> Work task:
Repeat the entries exactly but omit the pictures.

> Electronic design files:
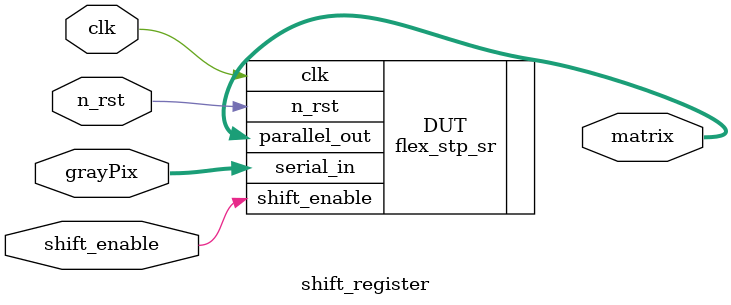
<source format=sv>


module shift_register
(
	input logic clk,
	input logic n_rst,
	input logic shift_enable,
	input logic [7:0] grayPix,
	output logic [71:0] matrix
);

flex_stp_sr #(72,0) DUT(.clk(clk),.n_rst(n_rst),.shift_enable(shift_enable), .serial_in(grayPix), .parallel_out(matrix));

endmodule

</source>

> Solution:
<source format=sv>


module shift_register
(
	input logic clk,
	input logic n_rst,
	input logic shift_enable,
	input logic [7:0] grayPix,
	output logic [71:0] matrix
);

flex_stp_sr #(72,0) DUT(.clk(clk),.n_rst(n_rst),.shift_enable(shift_enable), .serial_in(grayPix), .parallel_out(matrix));

endmodule

</source>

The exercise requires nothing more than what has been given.